B. The Tips (each elaborated more fully in the post)

1. "Start small and early."

  • "[C]apitaliz[e] on the advantages of your 'early-career' status."

2. "But dream big (with the help of a mentor)."

  • "Bit-by-bit, bite off small chunks of that larger project by writing small grants designed to support one or more of your five specific aims."
  • "This approach is critical as grant-review panels often see a large grant as the culmination of a growing body of work progressing from modest seed grants to larger and larger awards, in a cumulative fashion."

3. "Look at who and what got funded before."

  •  "[A]sk those recipients if they are willing to share their successful applications with you — to give you a sense of the appropriate scope and depth of a successful research plan."

4. "Spend half of your time on the abstract and aims."

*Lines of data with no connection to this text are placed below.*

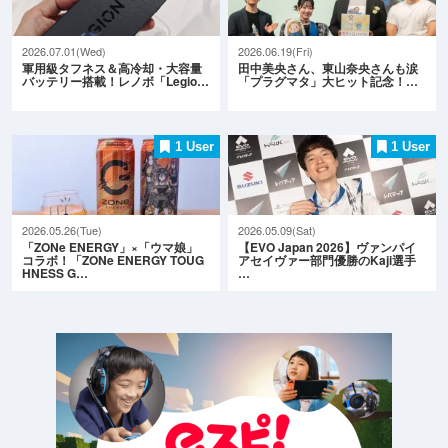
2026.07.01(Wed)
2026.06.19(Fri)
軍用級タフネス＆高冷却・大容量
田中美央さん、東山奈央さんも涙
バッテリー搭載！レノボ「Legio…
「プラグマタ」大ヒット記念！…
1 User
1 User
2026.05.26(Tue)
2026.05.09(Sat)
「ZONe ENERGY」×「ウマ娘」
【EVO Japan 2026】ヴァンパイ
コラボ！「ZONe ENERGY TOUG
アセイヴァー部門優勝のKaji選手
HNESS G…
…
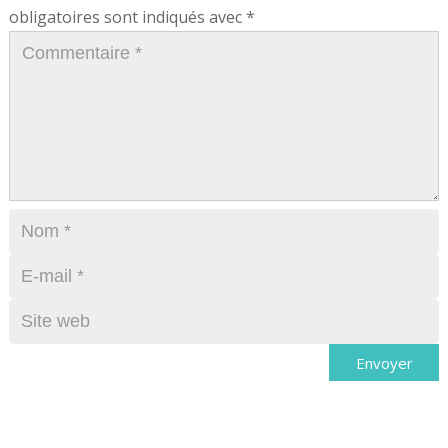
obligatoires sont indiqués avec
*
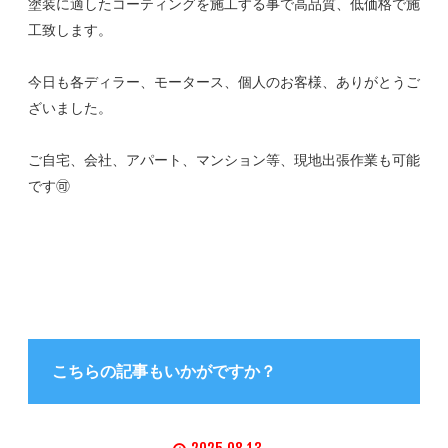
塗装に適したコーティングを施工する事で高品質、低価格で施
工致します。
今日も各ディラー、モータース、個人のお客様、ありがとうご
ざいました。
ご自宅、会社、アパート、マンション等、現地出張作業も可能
です🉑
こちらの記事もいかがですか？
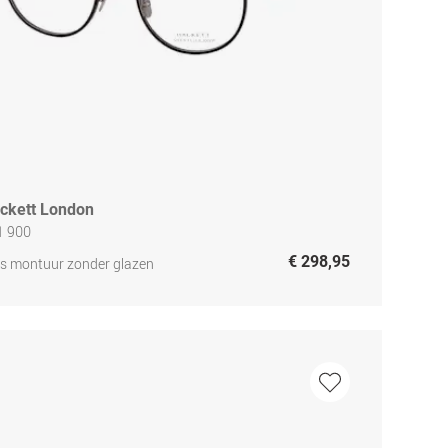
ckett London
1 900
€ 298,95
js montuur zonder glazen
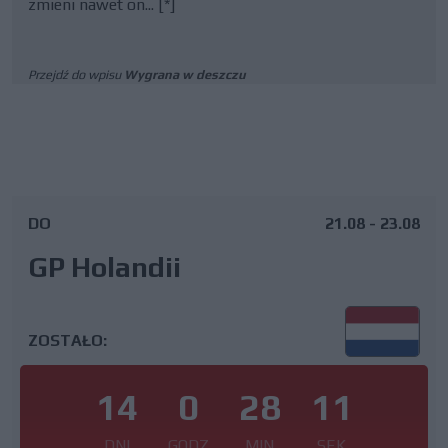
zmieni nawet on... [*]
Przejdź do wpisu
Wygrana w deszczu
DO
21.08 - 23.08
GP Holandii
ZOSTAŁO:
14
0
28
10
DNI
GODZ
MIN
SEK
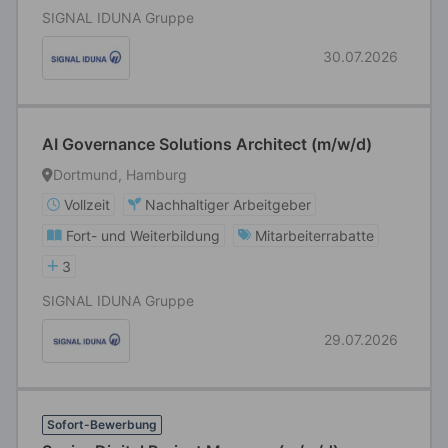
SIGNAL IDUNA Gruppe
30.07.2026
AI Governance Solutions Architect (m/w/d)
Dortmund, Hamburg
Vollzeit
Nachhaltiger Arbeitgeber
Fort- und Weiterbildung
Mitarbeiterrabatte
3
SIGNAL IDUNA Gruppe
29.07.2026
Sofort-Bewerbung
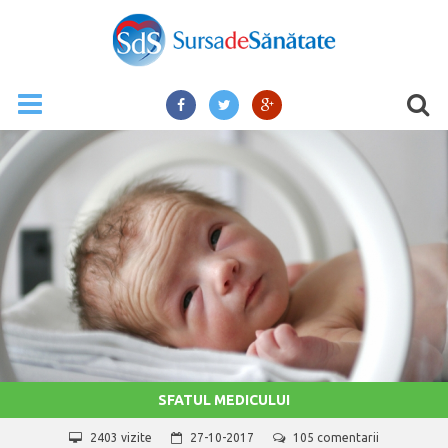
SFATUL MEDICULUI
2403 vizite
27-10-2017
105 comentarii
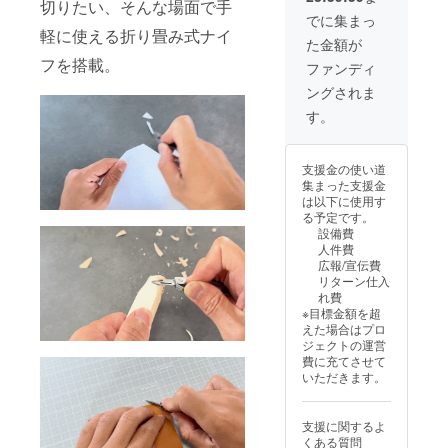
トを支
切りたい、そんな場面で手
状況、
行為
援する
でに集まっ
使用部
は、銃
軽に使える折り畳み式ナイ
ことは
た金額が
材の供
砲刀剣
できま
フを搭載。
給状
類所持
せん。
ファンディ
況、製
等取締
ングされま
造工程
法第22
上の都
条及び
す。
合等に
軽犯罪
より出
法第1条
荷時期
第2号に
支援金の使い道
が遅れ
より禁
集まった支援金
る場合
止され
は以下に使用す
があり
ていま
る予定です。
ます。
す。 ま
設備費
【注意
た、18
人件費
書き】
歳未満
広報/宣伝費
「正当
の方は
リターン仕入
な理由
本プロ
れ費
なく刃
ジェク
※目標金額を超
物を携
トを支
えた場合はプロ
帯する
援する
ジェクトの運営
行為
ことは
費に充てさせて
は、銃
できま
いただきます。
砲刀剣
せん。
類所持
等取締
支援に関するよ
法第22
くある質問
条及び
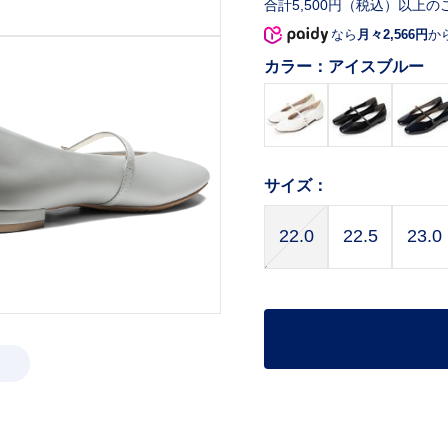
合計5,500円（税込）以上の
なら
月々2,566円
か
カラー：
アイスブルー
サイズ：
22.0
22.5
23.0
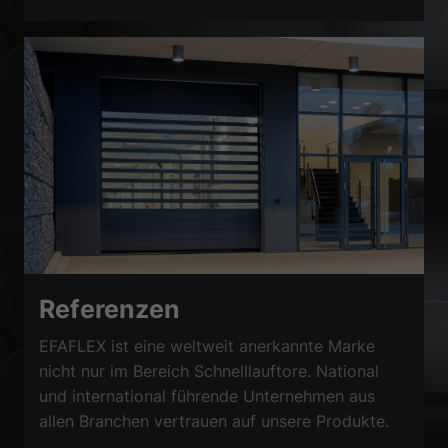
Referenzen
EFAFLEX ist eine weltweit anerkannte Marke
nicht nur im Bereich Schnelllauftore. National
und international führende Unternehmen aus
allen Branchen vertrauen auf unsere Produkte.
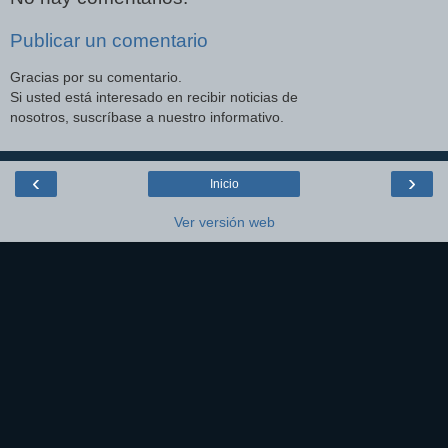
Publicar un comentario
Gracias por su comentario.
Si usted está interesado en recibir noticias de
nosotros, suscríbase a nuestro informativo.
‹
›
Inicio
Ver versión web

  • "Send a one-page sketch of your project abstract and aims to your mentor and co-investigators early in the grant-writing process with the goal of kicking off an iterative process of review and revision."

5. "Show that you can pull it off."

  • "[C]ollaborate on the grant with senior investigators who have conducted similar projects."
  • "Show established working relationships with them either via co-authored publications, co-presentations, and/or via an established mentoring relationship."
  • "[P]resent evidence that you have conducted smaller-scale feasibility studies."

6. "Match your methods and aims."

  • "[A] focused methodological plan directly tied to your specific aims will be the most impressive to reviewers."

7. "You can never have too many figures or tables."

  • "They make it easy for a reviewer to quickly grasp your proposal ... [and]  help you to crystallize your specific aims and study methods."

8. "Seek external reviews prior to submission."

  • "The same person cannot write a grant and review it for clarity."
  • "You will miss errors, simply by virtue of your familiarity with the material."

9. "Be kind to reviewers."

  • "Use the grant-review criteria as subheadings in your proposal, making it easier for the panelists to fill out their review forms."

10. "Choose a topic that you find interesting."

  • "If you aren’t very interested in the project, that is likely to come through in your proposal."